Gesù apre gli occhi: tu, uomo, devi vivere; la vita ha due momenti: uno terreno, l’altro celeste; allora, dice Gesù: ‘Guardatevi, tenetevi lontani da ogni cupidigia’, da ogni bramosia perché la vita non dipende dalle ricchezze.

Cristo Gesù non è venuto a proporre una ideologia nuova, né una organizzazione socio-economica particolare; Egli evidenzia una scala di valori, una concezione di vita dove l’uomo è chiamato a prendere coscienza che siamo figli del cielo, figli di Dio e la nostra patria è il cielo.

Le realtà terrene sono relative ed hanno un limite; la vita dell’uomo invece ha una dimensione ultraterrena: siamo stati creati e salvati da Cristo Gesù per il cielo e non, come dice pessimisticamente Leopardi: ‘Mi copra un sasso e mia memoria pera’.

Non c’è davanti a Dio: greco o giudeo, libero o schiavo, ricco o povero, esiste l’uomo creato da Dio, redento da Cristo, e come Cristo è risorto anche noi risorgeremo. Il brano del Vangelo si apre con la scena di un tale che invita Gesù a dirimere una questione di eredità tra fratelli.

Gesù non affronta la questione ma risponde con una parabola dove un uomo ricco, ma stolto perché crede di poter essere felice per una annata eccezionale che gli assicura un benessere sfrenato per moti anni. Dio invece annulla i suoi progetti: ‘Stolto, questa notte morirai, e dovrai rendere conto a Dio delle tue ricchezze’;  queste ricchezze a cosa ti serviranno?, a chi andranno?           
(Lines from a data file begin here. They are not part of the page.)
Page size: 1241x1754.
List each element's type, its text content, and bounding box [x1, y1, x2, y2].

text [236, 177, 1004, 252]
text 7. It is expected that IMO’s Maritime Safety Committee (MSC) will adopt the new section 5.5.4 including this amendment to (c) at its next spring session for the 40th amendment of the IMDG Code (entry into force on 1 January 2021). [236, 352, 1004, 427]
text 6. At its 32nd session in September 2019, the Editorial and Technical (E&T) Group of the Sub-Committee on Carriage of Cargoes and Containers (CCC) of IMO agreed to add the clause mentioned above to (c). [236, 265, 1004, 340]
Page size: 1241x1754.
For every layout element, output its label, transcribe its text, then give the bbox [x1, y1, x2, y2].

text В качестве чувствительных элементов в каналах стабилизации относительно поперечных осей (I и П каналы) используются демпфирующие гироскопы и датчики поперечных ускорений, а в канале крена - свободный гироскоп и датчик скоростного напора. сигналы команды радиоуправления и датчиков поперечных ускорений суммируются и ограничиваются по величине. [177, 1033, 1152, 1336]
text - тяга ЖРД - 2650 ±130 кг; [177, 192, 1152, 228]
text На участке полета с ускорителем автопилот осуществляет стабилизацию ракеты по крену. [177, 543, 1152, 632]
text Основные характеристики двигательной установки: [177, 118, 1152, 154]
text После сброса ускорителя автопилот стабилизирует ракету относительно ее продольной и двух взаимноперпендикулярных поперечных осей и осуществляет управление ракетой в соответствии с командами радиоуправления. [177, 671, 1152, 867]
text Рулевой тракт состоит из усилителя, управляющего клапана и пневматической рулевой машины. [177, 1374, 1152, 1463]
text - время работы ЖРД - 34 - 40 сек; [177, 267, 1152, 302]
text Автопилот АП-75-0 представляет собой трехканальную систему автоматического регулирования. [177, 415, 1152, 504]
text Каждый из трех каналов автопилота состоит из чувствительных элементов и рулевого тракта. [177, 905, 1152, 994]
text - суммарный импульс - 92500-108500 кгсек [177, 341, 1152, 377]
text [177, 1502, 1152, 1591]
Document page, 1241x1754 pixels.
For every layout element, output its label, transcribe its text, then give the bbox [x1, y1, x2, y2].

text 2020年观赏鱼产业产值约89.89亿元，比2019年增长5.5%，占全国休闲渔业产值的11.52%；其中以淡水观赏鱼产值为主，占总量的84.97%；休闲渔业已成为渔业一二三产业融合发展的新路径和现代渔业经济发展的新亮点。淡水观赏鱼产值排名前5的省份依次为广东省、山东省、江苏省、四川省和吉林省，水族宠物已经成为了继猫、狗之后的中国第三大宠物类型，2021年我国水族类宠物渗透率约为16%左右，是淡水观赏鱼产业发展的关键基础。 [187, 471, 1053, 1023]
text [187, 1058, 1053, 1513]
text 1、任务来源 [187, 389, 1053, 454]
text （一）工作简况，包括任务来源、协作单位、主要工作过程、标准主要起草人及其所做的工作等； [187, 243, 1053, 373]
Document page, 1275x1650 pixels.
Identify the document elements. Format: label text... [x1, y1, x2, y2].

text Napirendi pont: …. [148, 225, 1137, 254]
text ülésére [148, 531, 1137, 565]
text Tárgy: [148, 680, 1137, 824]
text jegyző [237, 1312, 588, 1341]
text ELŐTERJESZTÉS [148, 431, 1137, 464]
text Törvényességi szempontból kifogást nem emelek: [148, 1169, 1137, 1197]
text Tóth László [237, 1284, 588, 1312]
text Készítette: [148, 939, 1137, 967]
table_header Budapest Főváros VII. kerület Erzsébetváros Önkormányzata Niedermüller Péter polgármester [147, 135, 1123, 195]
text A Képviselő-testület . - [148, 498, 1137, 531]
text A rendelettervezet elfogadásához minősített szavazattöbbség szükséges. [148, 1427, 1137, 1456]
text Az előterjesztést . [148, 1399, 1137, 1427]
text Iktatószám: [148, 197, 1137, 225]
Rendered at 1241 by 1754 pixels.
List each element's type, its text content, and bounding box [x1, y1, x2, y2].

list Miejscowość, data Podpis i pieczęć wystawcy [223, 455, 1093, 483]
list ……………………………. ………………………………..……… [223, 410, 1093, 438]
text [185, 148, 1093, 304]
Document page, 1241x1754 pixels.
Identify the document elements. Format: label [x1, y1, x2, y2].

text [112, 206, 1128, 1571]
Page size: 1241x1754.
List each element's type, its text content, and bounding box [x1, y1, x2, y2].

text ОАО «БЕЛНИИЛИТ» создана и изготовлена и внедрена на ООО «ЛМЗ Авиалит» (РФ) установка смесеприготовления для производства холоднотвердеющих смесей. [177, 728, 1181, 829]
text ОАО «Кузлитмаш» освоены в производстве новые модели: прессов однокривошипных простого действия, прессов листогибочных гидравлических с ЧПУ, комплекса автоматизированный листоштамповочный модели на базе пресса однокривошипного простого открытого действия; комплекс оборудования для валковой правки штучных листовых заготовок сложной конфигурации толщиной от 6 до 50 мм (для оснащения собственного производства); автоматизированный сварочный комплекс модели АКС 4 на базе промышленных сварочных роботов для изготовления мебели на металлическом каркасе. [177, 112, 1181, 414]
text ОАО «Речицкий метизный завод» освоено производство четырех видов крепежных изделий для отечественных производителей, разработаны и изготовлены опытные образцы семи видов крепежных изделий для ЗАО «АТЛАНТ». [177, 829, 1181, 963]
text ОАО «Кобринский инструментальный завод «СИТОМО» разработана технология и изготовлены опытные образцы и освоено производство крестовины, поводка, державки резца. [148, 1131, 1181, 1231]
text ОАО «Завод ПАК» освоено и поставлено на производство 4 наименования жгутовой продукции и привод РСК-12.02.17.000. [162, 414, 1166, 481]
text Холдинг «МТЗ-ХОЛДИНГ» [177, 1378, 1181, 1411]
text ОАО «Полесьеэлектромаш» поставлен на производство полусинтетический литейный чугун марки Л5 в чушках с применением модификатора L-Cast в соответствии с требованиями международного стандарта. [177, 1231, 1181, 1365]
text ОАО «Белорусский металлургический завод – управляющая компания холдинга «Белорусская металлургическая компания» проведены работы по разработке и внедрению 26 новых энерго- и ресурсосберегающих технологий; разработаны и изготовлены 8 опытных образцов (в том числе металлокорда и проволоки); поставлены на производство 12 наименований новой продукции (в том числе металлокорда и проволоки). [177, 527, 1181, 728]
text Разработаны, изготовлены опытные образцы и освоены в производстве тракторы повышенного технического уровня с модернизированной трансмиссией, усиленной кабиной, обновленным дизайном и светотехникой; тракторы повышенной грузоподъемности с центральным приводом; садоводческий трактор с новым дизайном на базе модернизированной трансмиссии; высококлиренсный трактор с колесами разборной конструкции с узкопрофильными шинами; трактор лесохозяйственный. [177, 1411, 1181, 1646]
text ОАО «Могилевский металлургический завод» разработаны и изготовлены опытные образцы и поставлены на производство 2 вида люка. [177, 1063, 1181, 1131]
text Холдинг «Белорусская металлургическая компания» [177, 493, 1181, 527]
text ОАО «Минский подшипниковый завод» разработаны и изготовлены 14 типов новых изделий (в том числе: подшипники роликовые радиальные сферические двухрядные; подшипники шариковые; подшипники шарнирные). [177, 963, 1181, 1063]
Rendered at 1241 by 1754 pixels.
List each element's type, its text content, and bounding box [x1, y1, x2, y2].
La stoltezza non consiste nell’avere accumulato tesori, ma ‘assicurare tesori per sé’; essere ricco non costituisce peccato anzi Dio vuole che a nessuno manchi il pane quotidiano; il Signore condanna “accumulare tesori per se stesso” illudendosi che questi determinano la vera felicità.

Il possesso dei beni terreni deve essere un mezzo per migliorare la propria condizione socio-economica, ma essi hanno un valore provvisorio: dobbiamo  morire, lasciare tutto; quando? non lo sappiamo, lo conosce solo Dio.

Il fine ultimo è il cielo, che si consegue amando Dio e i fratelli. La vita dell’uomo non dipende dai soldi o dai piaceri (edonismo) e chi accumula solo per mangiare e divertirsi non vive in assoluto secondo la dimensione del Vangelo.

L’uomo vive sulla terra nella prospettiva del cielo: la nostra patria eterna è raggiungere Dio; le ricchezze possono solo incantare il cuore e distoglierlo  dal vero tesoro: la vita eterna; questa si realizza con la fede e con l’amore. San Paolo ci ricorda: ‘Cercate le cose di lassù e non quelle della terra’ (col. 3, 1-2).

La cupidigia è come la lupa di cui parla Dante: ‘Dopo che mangia ha più fame che pria’; la cupidigia è insaziabile; è necessario per l’uomo liberarsi dalle tre concupiscenze di cui parla l’apostolo Giovanni: ‘concupiscenza della carne, degli occhi e superbia della vita’ (1 Gv. 2,16). Tutte le guerre scaturiscono dalla cupidigia; la ricerca smisurata di beni materiali e delle ricchezze è sempre sorgente di inquietudine, odio, avversità e prevaricazioni. 

Se da figli di Dio vogliamo vivere secondo lo stile evangelico e non secondo lo spirito mondano, dobbiamo accumulare tesori per il regno dei cieli. La SS. Vergine, madre delle grazie, ci aiuti a non lasciarci affascinare dalle sicurezze che passano, dai beni materiali effimeri e passeggeri, ricordando la parole di Gesù: ‘Che giova all’uomo guadagnare tutto il mondo se poi perde la sua anima’?

I valori veri sono quelli dello spirito; bisogna rettificare la vita mortificando ciò che appartiene alla terra (impurità, passioni e desideri cattivi) e l’avarizia insaziabile che è vera idolatria. Bisogna meditare sulla parole della Liturgia: ‘non indurite oggi il vostro cuore ma ascoltate la voce del Signore’.